Uber self-driving test car involved in crash in Arizona

More bad news for Uber: one of the ride-hailing giant’s self-driving Volvo SUVs has been involved in a crash in Arizona — apparently leaving the vehicle flipped onto its side, and with damage to at least two other human-driven cars in the vicinity.

The aftermath of the accident is pictured in photos and a video posted to Twitter by a user of @FrescoNews, a service for selling content to news outlets. According to the company’s tweets, the collision happened in Tempe, Arizona, and no injuries have yet been reported.

Uber has also confirmed the accident and the veracity of the photos to Bloomberg. We’ve reached out to the company with questions and will update this story with any response. Update: Uber has now provided us with the following statement: “We are continuing to look into this incident and can confirm we had no backseat passengers in the vehicle.”

TechCrunch understands Uber’s self-driving fleet in Arizona has been grounded, following the incident, while an investigation is undertaken. The company has confirmed the vehicle involved in the incident was in self-driving mode. We’re told no one was seriously injured.

Local newspaper reports suggest another car failed to yield to Uber’s SUV, hitting it and resulting in the autonomous vehicle flipping onto its side. Presumably the Uber driver was unable to take over the controls in time to prevent the accident.

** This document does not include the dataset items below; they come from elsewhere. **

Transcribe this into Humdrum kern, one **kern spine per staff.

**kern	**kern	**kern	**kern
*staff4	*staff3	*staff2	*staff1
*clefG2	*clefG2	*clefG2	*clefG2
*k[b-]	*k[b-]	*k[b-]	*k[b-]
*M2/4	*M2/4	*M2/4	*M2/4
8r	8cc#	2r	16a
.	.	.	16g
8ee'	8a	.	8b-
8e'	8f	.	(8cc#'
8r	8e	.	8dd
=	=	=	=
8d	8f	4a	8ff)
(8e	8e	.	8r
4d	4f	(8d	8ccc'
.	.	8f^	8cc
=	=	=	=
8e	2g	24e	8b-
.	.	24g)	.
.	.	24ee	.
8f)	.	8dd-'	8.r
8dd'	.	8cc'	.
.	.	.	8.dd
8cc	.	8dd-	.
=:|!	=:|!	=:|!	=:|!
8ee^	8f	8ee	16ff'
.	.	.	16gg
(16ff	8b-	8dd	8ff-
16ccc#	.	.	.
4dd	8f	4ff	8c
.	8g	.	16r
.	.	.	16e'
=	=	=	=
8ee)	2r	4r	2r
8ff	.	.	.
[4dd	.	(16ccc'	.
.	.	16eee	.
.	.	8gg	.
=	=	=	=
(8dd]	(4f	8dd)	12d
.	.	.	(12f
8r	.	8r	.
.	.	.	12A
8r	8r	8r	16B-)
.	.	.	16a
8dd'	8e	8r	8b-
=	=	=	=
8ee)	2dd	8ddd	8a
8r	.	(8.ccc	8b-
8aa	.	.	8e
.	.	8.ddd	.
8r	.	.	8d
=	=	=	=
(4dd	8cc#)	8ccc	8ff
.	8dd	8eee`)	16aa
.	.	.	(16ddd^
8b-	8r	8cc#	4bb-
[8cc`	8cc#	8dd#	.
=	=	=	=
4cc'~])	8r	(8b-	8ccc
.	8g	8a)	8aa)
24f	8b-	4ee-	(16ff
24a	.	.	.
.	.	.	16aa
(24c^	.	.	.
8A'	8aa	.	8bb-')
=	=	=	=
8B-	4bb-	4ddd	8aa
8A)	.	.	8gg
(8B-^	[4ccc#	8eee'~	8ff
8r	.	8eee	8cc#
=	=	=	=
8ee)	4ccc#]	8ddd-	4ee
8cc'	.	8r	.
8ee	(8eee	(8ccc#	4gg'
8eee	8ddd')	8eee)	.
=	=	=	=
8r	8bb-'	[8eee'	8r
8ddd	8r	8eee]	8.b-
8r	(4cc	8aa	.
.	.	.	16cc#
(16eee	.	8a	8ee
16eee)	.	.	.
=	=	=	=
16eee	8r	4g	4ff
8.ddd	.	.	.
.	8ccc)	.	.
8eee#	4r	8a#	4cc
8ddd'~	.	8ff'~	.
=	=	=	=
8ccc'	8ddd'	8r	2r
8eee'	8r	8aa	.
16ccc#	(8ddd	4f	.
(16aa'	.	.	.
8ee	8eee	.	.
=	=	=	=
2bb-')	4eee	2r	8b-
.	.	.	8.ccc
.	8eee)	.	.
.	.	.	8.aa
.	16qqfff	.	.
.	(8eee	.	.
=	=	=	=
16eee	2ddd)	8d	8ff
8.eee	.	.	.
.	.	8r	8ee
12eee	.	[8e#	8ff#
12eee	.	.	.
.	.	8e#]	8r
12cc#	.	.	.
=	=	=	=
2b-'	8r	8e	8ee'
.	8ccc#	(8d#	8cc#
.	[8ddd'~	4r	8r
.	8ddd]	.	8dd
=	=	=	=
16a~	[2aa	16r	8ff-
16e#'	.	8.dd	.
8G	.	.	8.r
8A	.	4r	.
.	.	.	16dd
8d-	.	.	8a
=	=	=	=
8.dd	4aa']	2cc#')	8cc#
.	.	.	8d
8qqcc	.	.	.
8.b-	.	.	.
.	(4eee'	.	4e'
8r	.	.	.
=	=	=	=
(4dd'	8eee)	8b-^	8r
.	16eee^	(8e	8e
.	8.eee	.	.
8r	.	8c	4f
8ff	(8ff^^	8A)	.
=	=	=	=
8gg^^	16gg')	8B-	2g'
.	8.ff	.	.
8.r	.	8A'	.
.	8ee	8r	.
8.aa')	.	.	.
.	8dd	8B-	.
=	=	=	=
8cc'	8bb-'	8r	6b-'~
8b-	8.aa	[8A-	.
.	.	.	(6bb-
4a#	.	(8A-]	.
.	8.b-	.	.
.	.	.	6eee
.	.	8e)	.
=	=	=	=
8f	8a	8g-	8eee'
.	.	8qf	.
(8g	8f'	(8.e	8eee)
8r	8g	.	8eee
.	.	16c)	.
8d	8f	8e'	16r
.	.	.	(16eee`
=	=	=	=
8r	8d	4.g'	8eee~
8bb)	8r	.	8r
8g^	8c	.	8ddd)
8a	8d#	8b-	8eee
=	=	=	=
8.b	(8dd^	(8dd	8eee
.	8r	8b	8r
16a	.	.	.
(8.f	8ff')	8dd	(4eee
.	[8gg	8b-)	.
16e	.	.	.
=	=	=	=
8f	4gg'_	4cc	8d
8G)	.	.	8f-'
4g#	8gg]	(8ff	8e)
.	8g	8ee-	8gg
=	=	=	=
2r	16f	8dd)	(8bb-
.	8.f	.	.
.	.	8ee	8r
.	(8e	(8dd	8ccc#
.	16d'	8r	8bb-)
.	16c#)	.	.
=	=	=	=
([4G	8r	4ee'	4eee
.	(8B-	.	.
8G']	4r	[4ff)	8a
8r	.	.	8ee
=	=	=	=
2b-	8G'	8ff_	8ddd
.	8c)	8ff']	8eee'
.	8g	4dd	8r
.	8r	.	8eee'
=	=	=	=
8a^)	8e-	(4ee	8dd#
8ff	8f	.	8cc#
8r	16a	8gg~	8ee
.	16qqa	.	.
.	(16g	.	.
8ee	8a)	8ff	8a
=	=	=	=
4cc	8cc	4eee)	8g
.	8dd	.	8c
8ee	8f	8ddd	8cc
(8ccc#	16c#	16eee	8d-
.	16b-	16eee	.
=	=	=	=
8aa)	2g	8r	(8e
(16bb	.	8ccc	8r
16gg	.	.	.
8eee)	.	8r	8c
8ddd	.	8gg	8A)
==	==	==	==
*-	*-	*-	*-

The third-gen self-driving test cars were redeployed to Arizona from San Francisco in December, after Uber refused to bend to California regulators’ will and seek a permit for testing autonomous driving in the state. It claimed it does not need the permit as all its self-driving test vehicles have a human driver in them too.

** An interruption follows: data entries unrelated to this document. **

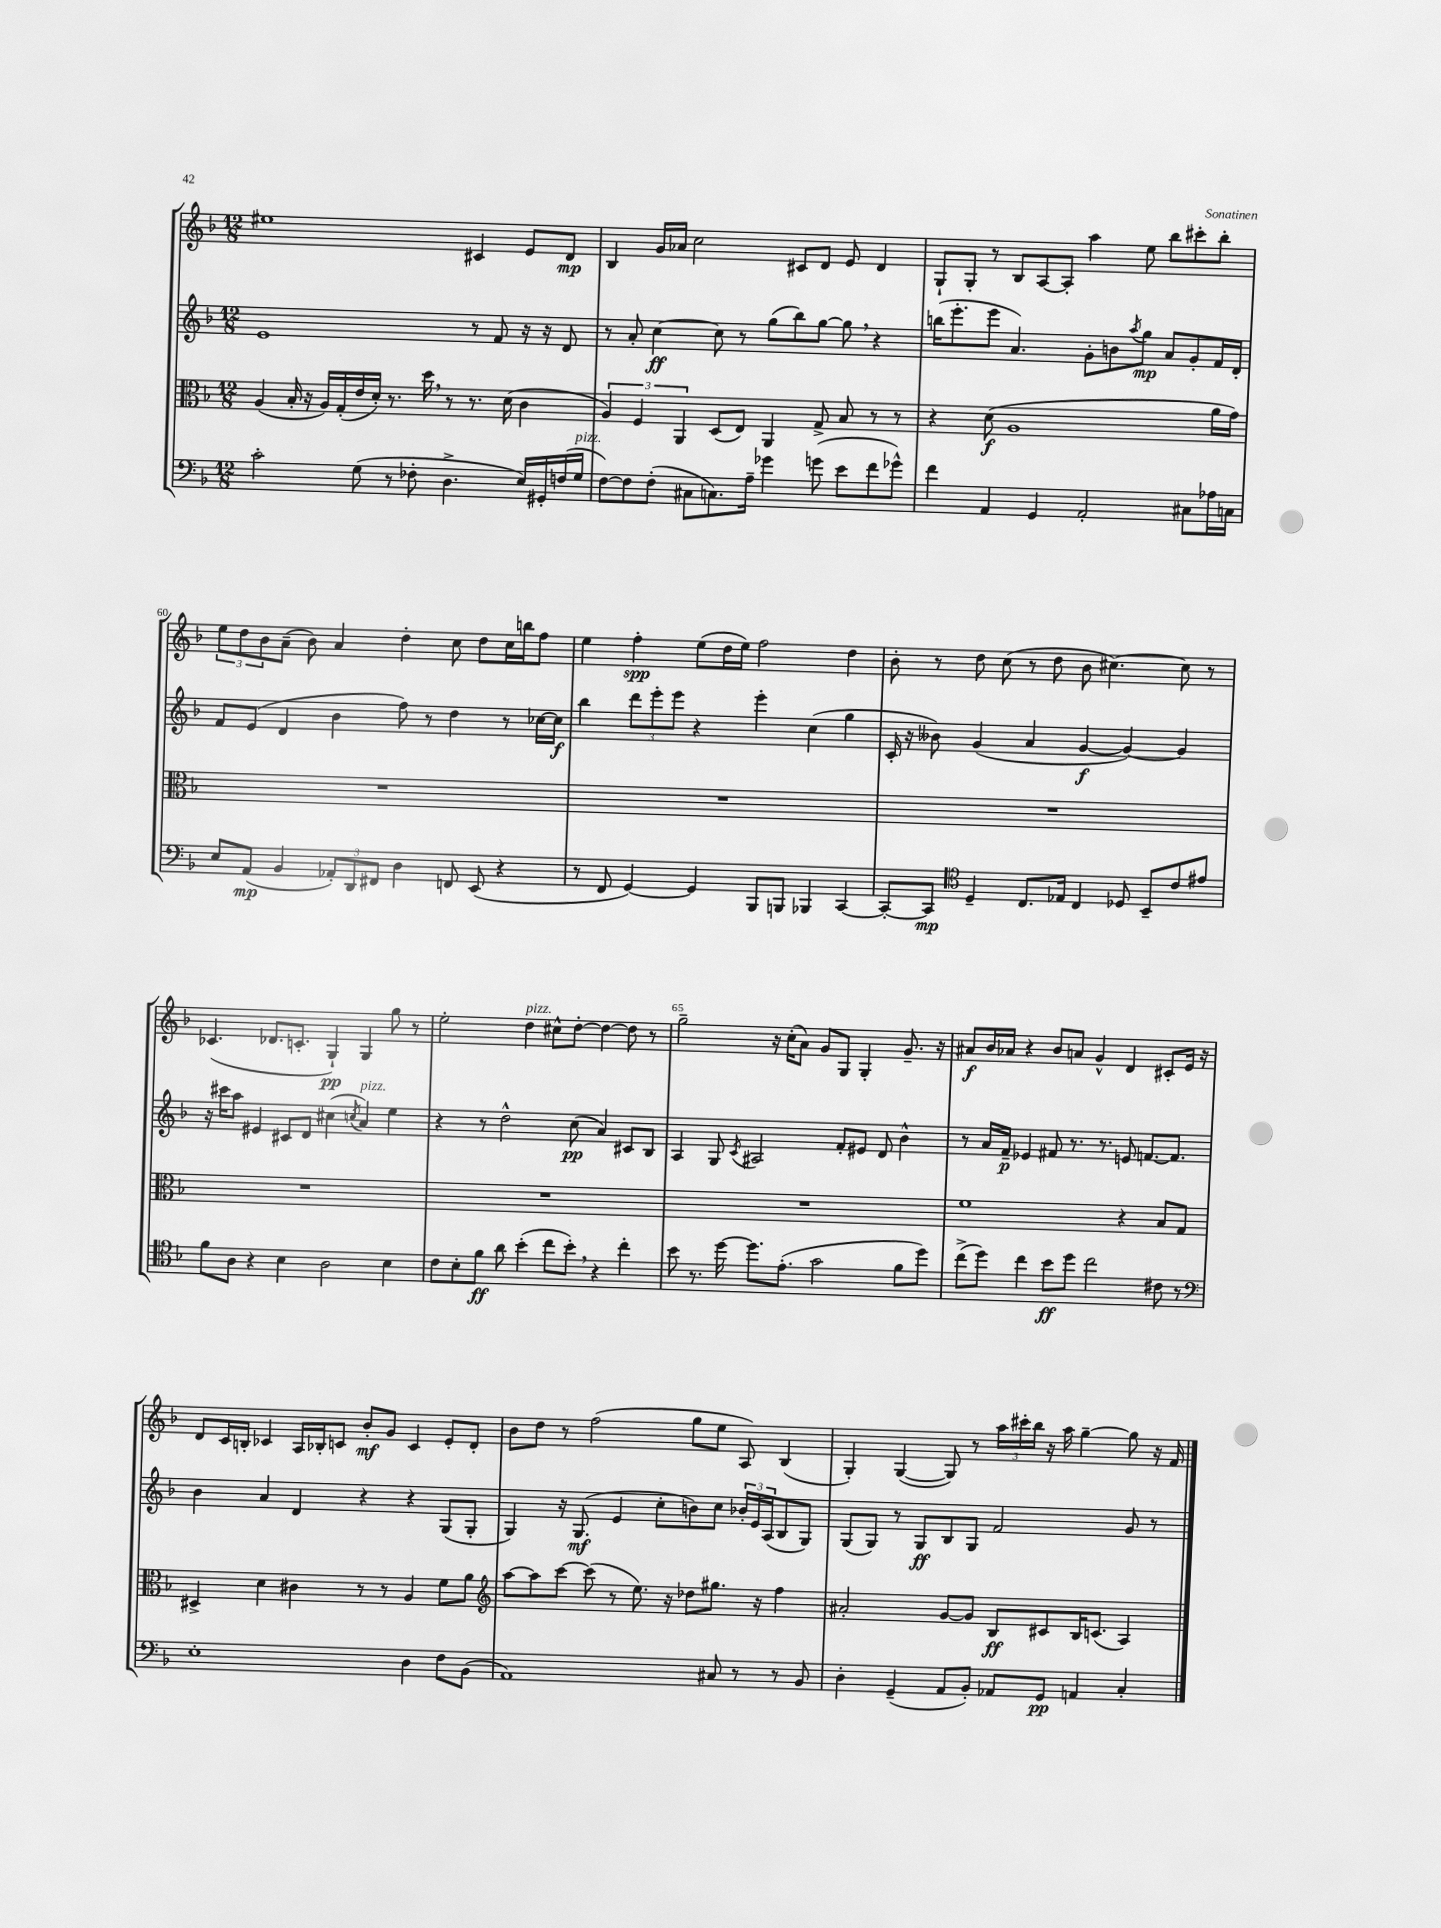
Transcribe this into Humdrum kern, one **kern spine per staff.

**kern	**dynam	**kern	**dynam	**kern	**dynam	**kern	**dynam
*part4	*part4	*part3	*part3	*part2	*part2	*part1	*part1
*staff4	*staff4	*staff3	*staff3	*staff2	*staff2	*staff1	*staff1
*clefF4	*	*clefC3	*	*clefG2	*	*clefG2	*
*k[b-]	*	*k[b-]	*	*k[b-]	*	*k[b-]	*
*M12/8	*	*M12/8	*	*M12/8	*	*M12/8	*
=57	=57	=57	=57	=57	=57	=57	=57
2c'\	.	(4A/	.	1e	.	1ee#X	.
.	.	16B-'/	.	.	.	.	.
.	.	16r	.	.	.	.	.
.	.	16A/LL)	.	.	.	.	.
.	.	(16G'/	.	.	.	.	.
(8G\	.	16e/	.	.	.	.	.
.	.	16d'/JJ)	.	.	.	.	.
8r	.	8.r	.	.	.	.	.
8F-X'\	.	.	.	.	.	.	.
.	.	16dd,\	.	.	.	.	.
4.D^\	.	8r	.	.	.	.	.
.	.	8.r	.	8r	.	4c#X/	.
.	.	.	.	8f/	.	.	.
.	.	(16d\	.	.	.	.	.
16E/LL)	.	4c\	.	16r	.	8e/L	.
16GG#X'/	.	.	.	16r	.	.	.
(16Fn/	.	.	.	8d/	.	8d/J	mp
!LO:TX:a:i:t=pizz.	!	!	!	!	!	!	!
16G/JJ	.	.	.	.	.	.	.
=58	=58	=58	=58	=58	=58	=58	=58
[8F\L)	.	6A/)	.	8r	.	4B-/	.
8F\]	.	.	.	8a'/	.	.	.
.	.	6F/	.	.	.	.	.
(8F'\J	.	.	.	[4cc\	ff	16g/LL	.
.	.	.	.	.	.	16a-X/JJ	.
.	.	6AA/	.	.	.	.	.
8C#X\L	.	.	.	.	.	2cc\	.
8.Cn\)	.	(8D/L	.	8cc\]	.	.	.
.	.	8E/J)	.	8r	.	.	.
16A~\Jk	.	.	.	.	.	.	.
4g-X\	.	4AA/	.	(8gg\L	.	.	.
.	.	.	.	8bb-\)	.	8c#X/L	.
(8gn\	.	8G^/	.	[8gg\J	.	8d/J	.
8e\L	.	8B-/	.	8gg,\]	.	8e/	.
8f\	.	8r	.	4r	.	4d/	.
8g-X^^\J)	.	8r	.	.	.	.	.
=59	=59	=59	=59	=59	=59	=59	=59
4f\	.	4r	.	(16bbn\KL	.	8G`/L	.
.	.	.	.	8.eee'\	.	.	.
.	.	.	.	.	.	8G'/J	.
4AA/	.	(8d\	f	8eee\J	.	8r	.
.	.	1A	.	4.a/)	.	8B-/L	.
4GG/	.	.	.	.	.	[8A/	.
.	.	.	.	.	.	8A'/J]	.
2AA'/	.	.	.	8g'\L	.	4aa\	.
.	.	.	.	8bn\	.	.	.
.	.	.	.	8qaa/	.	.	.
.	.	.	.	8gg\J	mp	8ee\	.
.	.	.	.	8a/L	.	8bb-\L	.
8C#X\L	.	.	.	8g'/	.	8ccc#X'\	.
16A-X\L	.	16a\LL	.	16f/L	.	8bb-'\J	.
16Cn\JJ	.	16g\JJ)	.	16d'/JJ	.	.	.
!!LO:LB:g=z
=60	=60	=60	=60	=60	=60	=60	=60
8E/L	.	1.r	.	8f/L	.	12ee\L	.
.	.	.	.	.	.	12dd\	.
(8AA/J	mp	.	.	(8e/J	.	.	.
.	.	.	.	.	.	12b-\	.
4BB-/	.	.	.	4d/	.	(8a~\J	.
.	.	.	.	.	.	8b-\)	.
12AA-X'/L)	.	.	.	4b-\	.	4a/	.
12DD/	.	.	.	.	.	.	.
12FF#X/J	.	.	.	.	.	.	.
4D\	.	.	.	8ff\)	.	4dd'\	.
.	.	.	.	8r	.	.	.
8FFn/	.	.	.	4dd\	.	8cc\	.
(8EE/	.	.	.	.	.	8dd\L	.
4r	.	.	.	8r	.	16cc\L	.
.	.	.	.	.	.	16bbn\J	.
.	.	.	.	[16cc-X\LL	.	8ff\J	.
.	.	.	.	16cc-\JJ]	f	.	.
=61	=61	=61	=61	=61	=61	=61	=61
8r	.	1.r	.	4bb-\	.	4ee\	.
8FF/	.	.	.	.	.	.	.
[4GG/)	.	.	.	12ddd\L	.	4ff'\	spp
.	.	.	.	12eee'\	.	.	.
.	.	.	.	12eee\J	.	.	.
4GG/]	.	.	.	4r	.	(8ee\L	.
.	.	.	.	.	.	16dd\L	.
.	.	.	.	.	.	16ee\JJ)	.
8BBB-/L	.	.	.	4eee'\	.	2ff\	.
8BBBn/J	.	.	.	.	.	.	.
4BBB-X/	.	.	.	(4cc\	.	.	.
[4CC/	.	.	.	4gg\	.	4dd\	.
=62	=62	=62	=62	=62	=62	=62	=62
8CC'/L_	.	1.r	.	16c'/	.	8b-'\	.
.	.	.	.	16r	.	.	.
8CC/J]	mp	.	.	8b--X\)	.	8r	.
*clefC4	*	*	*	*	*	*	*
4D~/	.	.	.	(4g/	.	8dd\	.
.	.	.	.	.	.	(8cc\	.
8.C/L	.	.	.	4a/	.	8r	.
.	.	.	.	.	.	8dd\	.
16E-X/Jk	.	.	.	.	.	.	.
4C/	.	.	.	[4g/	f	8b-\	.
.	.	.	.	.	.	[4.cc#X\)	.
8D-X/	.	.	.	4g/_)	.	.	.
8BB-~/L	.	.	.	.	.	.	.
8c/	.	.	.	4g/]	.	8cc#\]	.
8e#X/J	.	.	.	.	.	8r	.
!!LO:LB:g=z
=63	=63	=63	=63	=63	=63	=63	=63
8f\L	.	1.r	.	16r	.	(4.c-X/	.
.	.	.	.	16ccc#X\KL	.	.	.
8A\J	.	.	.	8aa\J	.	.	.
4r	.	.	.	4e#X/	.	.	.
.	.	.	.	.	.	8.d-X/L	.
4B-\	.	.	.	8c#X/L	.	.	.
.	.	.	.	.	.	8.cn'/J	.
.	.	.	.	8d/J	.	.	.
2A\	.	.	.	(4cc#X\	.	4G`/)	pp
.	.	.	.	8qccn/	.	.	.
!	!	!	!	!LO:TX:a:i:t=pizz.	!	!	!
.	.	.	.	4a/)	.	4G/	.
4B-\	.	.	.	4ee\	.	8gg\	.
.	.	.	.	.	.	8r	.
=64	=64	=64	=64	=64	=64	=64	=64
8c\L	.	1.r	.	4r	.	2ee'\	.
8B-'\	.	.	.	.	.	.	.
8f\J	ff	.	.	8r	.	.	.
8a\	.	.	.	2dd^^\	.	.	.
!	!	!	!	!	!	!LO:TX:a:i:t=pizz.	!
(4b-'\	.	.	.	.	.	4dd\	.
8cc\L	.	.	.	.	.	8cc#X^^\L	.
8b-',\J)	.	.	.	(8cc\	pp	[8dd'\J	.
4r	.	.	.	4a/)	.	4dd\_	.
4cc'\	.	.	.	8c#X/L	.	8dd\]	.
.	.	.	.	8B-/J	.	8r	.
=65	=65	=65	=65	=65	=65	=65	=65
8b-\	.	1.r	.	4A/	.	2gg~\	.
8.r	.	.	.	.	.	.	.
.	.	.	.	8G/	.	.	.
[16dd\	.	.	.	.	.	.	.
.	.	.	.	8qc/	.	.	.
8.dd\L]	.	.	.	2A#X/	.	.	.
.	.	.	.	.	.	16r	.
(8.e'\J	.	.	.	.	.	(16cc'\KL	.
.	.	.	.	.	.	8a\J)	.
2g\	.	.	.	.	.	8g/L	.
.	.	.	.	8f'/L	.	8G/J	.
.	.	.	.	8e#X/J	.	4G'/	.
.	.	.	.	8d/	.	.	.
8f\L	.	.	.	4b-^^\	.	8.g~/	.
8dd\J)	.	.	.	.	.	.	.
.	.	.	.	.	.	16r	.
=66	=66	=66	=66	=66	=66	=66	=66
(8cc^\L	.	1f	.	8r	.	8a#X/L	f
8dd\J)	.	.	.	16a/LL	.	16b-/L	.
.	.	.	.	16f~/JJ	p	16a-X/JJ	.
4cc\	.	.	.	4e-X/	.	4r	.
8b-\L	ff	.	.	8f#X/	.	8b-/L	.
8dd\J	.	.	.	8.r	.	8an/J	.
2cc\	.	.	.	.	.	4g^^/	.
.	.	.	.	8.r	.	.	.
.	.	4r	.	8en/	.	4d/	.
.	.	.	.	[8.fn/L	.	.	.
8c#X\	.	8B-/L	.	.	.	8c#X'/L	.
.	.	.	.	8.f/J]	.	.	.
8r	.	8G/J	.	.	.	16e/Jk	.
.	.	.	.	.	.	16r	.
!!LO:LB:g=z
=67	=67	=67	=67	=67	=67	=67	=67
*clefF4	*	*	*	*	*	*	*
1E'	.	4D#X^/	.	4b-\	.	8d/L	.
.	.	.	.	.	.	16c/L	.
.	.	.	.	.	.	16Bn'/JJ	.
.	.	4d\	.	4a/	.	4c-X/	.
.	.	4c#X\	.	4d/	.	16A/LL	.
.	.	.	.	.	.	16B-X'/J	.
.	.	.	.	.	.	8cn/J	.
.	.	8r	.	4r	.	8b-'/L	mf
.	.	8r	.	.	.	8g/J	.
4D\	.	4A/	.	4r	.	4c/	.
8F\L	.	8f\L	.	(8G/L	.	8e'/L	.
(8BB-\J	.	8a\J	.	8G'/J	.	8d'/J	.
=68	=68	=68	=68	=68	=68	=68	=68
*	*	*clefG2	*	*	*	*	*
1AA)	.	[8aa\L	.	4G/)	.	8b-\L	.
.	.	8aa\]	.	.	.	8dd\J	.
.	.	[8ccc\J	.	16r	.	8r	.
.	.	.	.	(8.G/	mf	.	.
.	.	(8ccc\]	.	.	.	(2ff\	.
.	.	8r	.	4e/	.	.	.
.	.	8.ee\)	.	.	.	.	.
.	.	.	.	8cc'\L	.	.	.
.	.	16r	.	.	.	.	.
.	.	8dd-X\L	.	8bn\)	.	8gg\L	.
8C#X/	.	8.gg#X\J	.	8cc\J	.	8ee\J	.
8r	.	.	.	24b-X'/LL	.	8A/)	.
.	.	.	.	24e/	.	.	.
.	.	16r	.	.	.	.	.
.	.	.	.	(24A/J	.	.	.
8r	.	4ff\	.	8B-/	.	(4B-/	.
8BB-/	.	.	.	8G/J)	.	.	.
=69	=69	=69	=69	=69	=69	=69	=69
4D'\	.	2a#X'/	.	(8G/L	.	4G'/)	.
.	.	.	.	8G/J)	.	.	.
(4GG~/	.	.	.	8r	.	([4G/	.
.	.	.	.	8G/L	ff	.	.
8AA/L	.	[8g/L	.	8B-/	.	8G/])	.
8BB-'/J)	.	8g/J]	.	8G/J	.	8r	.
8AA-X/L	.	8B-/L	ff	2f/	.	24aa\LL	.
.	.	.	.	.	.	24ccc#X'\	.
.	.	.	.	.	.	24bb-\JJ	.
8GG/J	pp	8c#X/	.	.	.	16r	.
.	.	.	.	.	.	16aa\	.
4AAn/	.	16B-/K	.	.	.	[4gg~\	.
.	.	(8.cn/J	.	.	.	.	.
4C'/	.	4A/)	.	8g/	.	8gg\]	.
.	.	.	.	8r	.	16r	.
.	.	.	.	.	.	16f/	.
==	==	==	==	==	==	==	==
*-	*-	*-	*-	*-	*-	*-	*-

Arizona state Governor Doug Ducey tweeted at the time that the region welcomed “this kind of technology & innovation”. Ducey does not as yet appear to have made any public statements regarding today’s Uber accident.

Given that the Uber vehicle has flipped onto its side it looks to be a high speed crash, which suggests a pretty serious incident versus the mostly minor accidents detailed by Google’s longer-lived self-driving car unit, Waymo, such as low speed rear-end shunts of the vehicles (by human-powered cars driving behind them).

Another concerning incident involving an Uber self-driving car occurred last December in California when one of its vehicles ran a red light — though Uber blamed this on human error, rather than the fault of the self-driving tech. (Although a New York Times report, citing two Uber sources, claimed the opposite.)

Leaked internal documents have also suggested Uber’s self-driving technology isn’t making steady improvements.

In February, the head of Uber’s self-drive program — who is himself being sued for allegedly stealing technology from Google’s Waymo, where he used to work, and using it to set up Otto, the self-driving truck startup that Uber acquired in August last year — confirmed Uber has 12 self-driving cars apiece on the roads in Phoenix and Pittsburgh.

Earlier this month a New York Times report also claimed the company was using a proprietary software tool to deny rides to members of code enforcement authorities or city officials that were attempting to gather data about Uber offering service where it’s currently prohibited. The company has since said it is reviewing use of the tool — which it claims can be used for “many purposes”.

The company is also facing a storm of controversy over allegations of systemic sexism poisoning its corporate culture — with president Jeff Jones leaving in recent days, and reports that Uber denied recruiters diversity data, piling more pressure on founder and CEO Travis Kalanick.